=== Exercise directions ===
Find each line of the entries with the string "down", please, and copy it.

=== Records shown ===
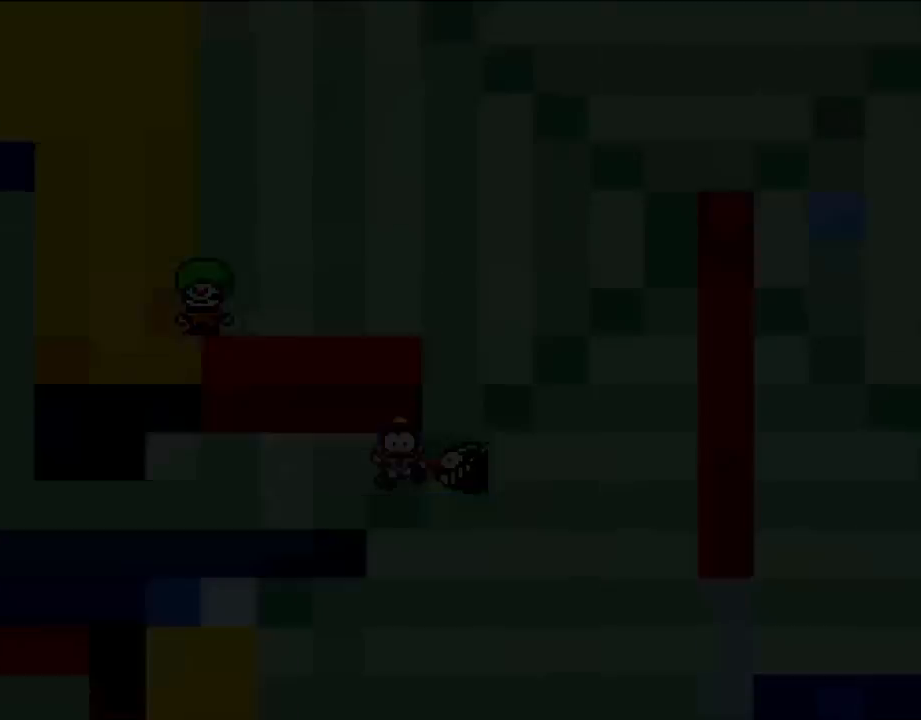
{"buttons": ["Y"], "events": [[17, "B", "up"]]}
---
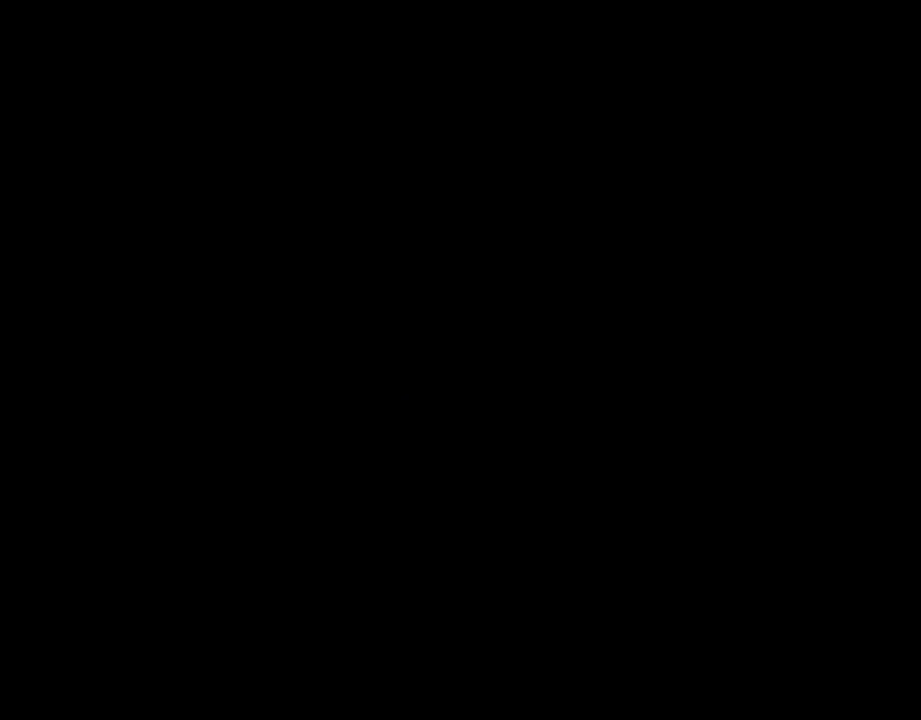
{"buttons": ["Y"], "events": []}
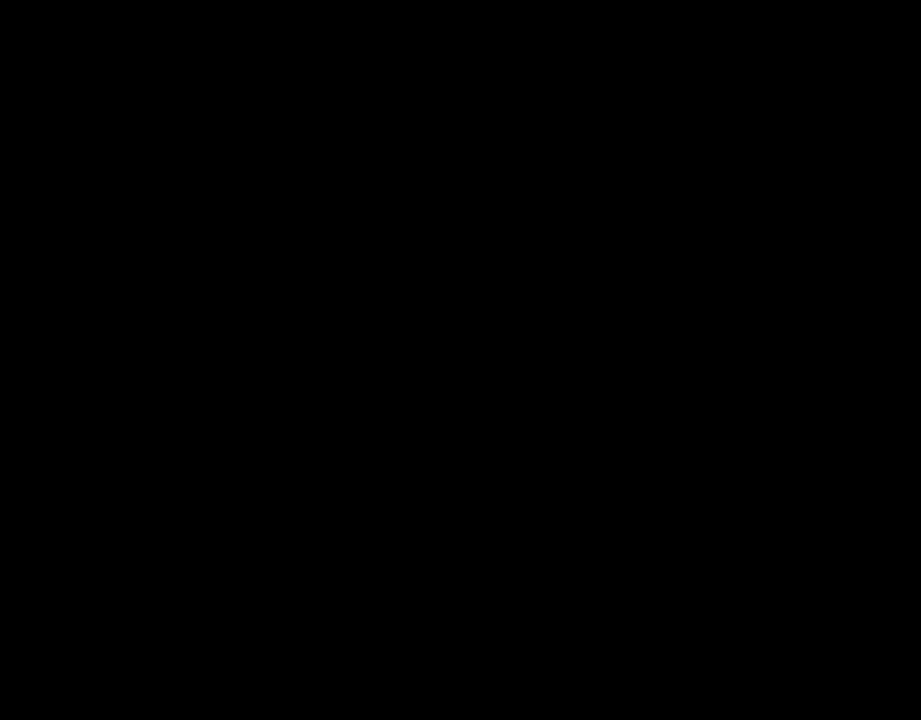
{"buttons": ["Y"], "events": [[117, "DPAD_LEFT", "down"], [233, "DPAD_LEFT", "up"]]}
...
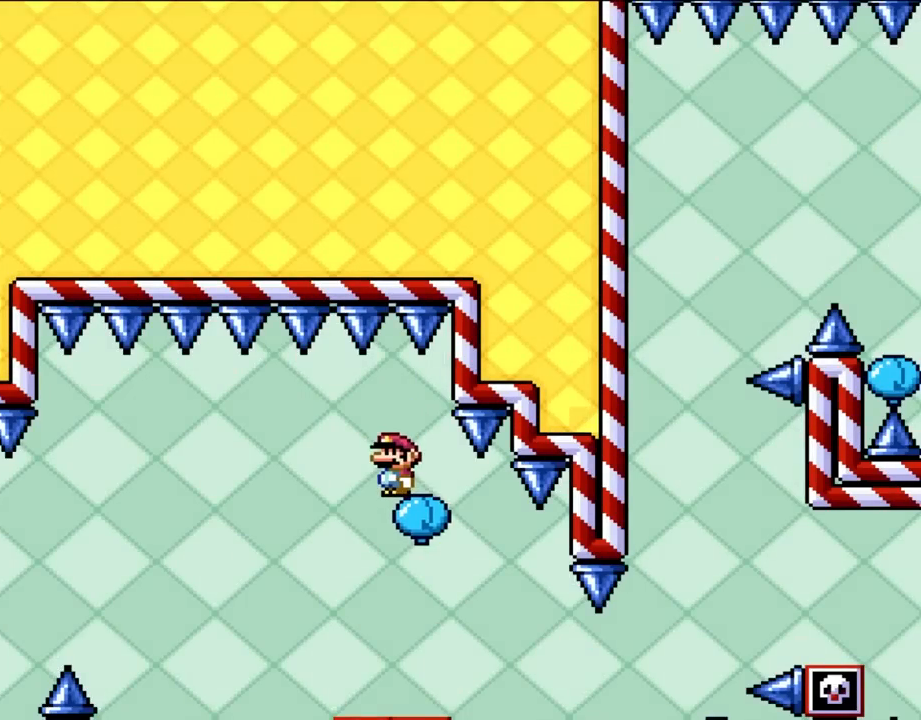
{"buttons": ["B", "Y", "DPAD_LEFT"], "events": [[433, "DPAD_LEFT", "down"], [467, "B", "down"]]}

=== Result ===
{"buttons": ["Y"], "events": [[117, "DPAD_LEFT", "down"], [233, "DPAD_LEFT", "up"]]}
{"buttons": ["B", "Y", "DPAD_LEFT"], "events": [[433, "DPAD_LEFT", "down"], [467, "B", "down"]]}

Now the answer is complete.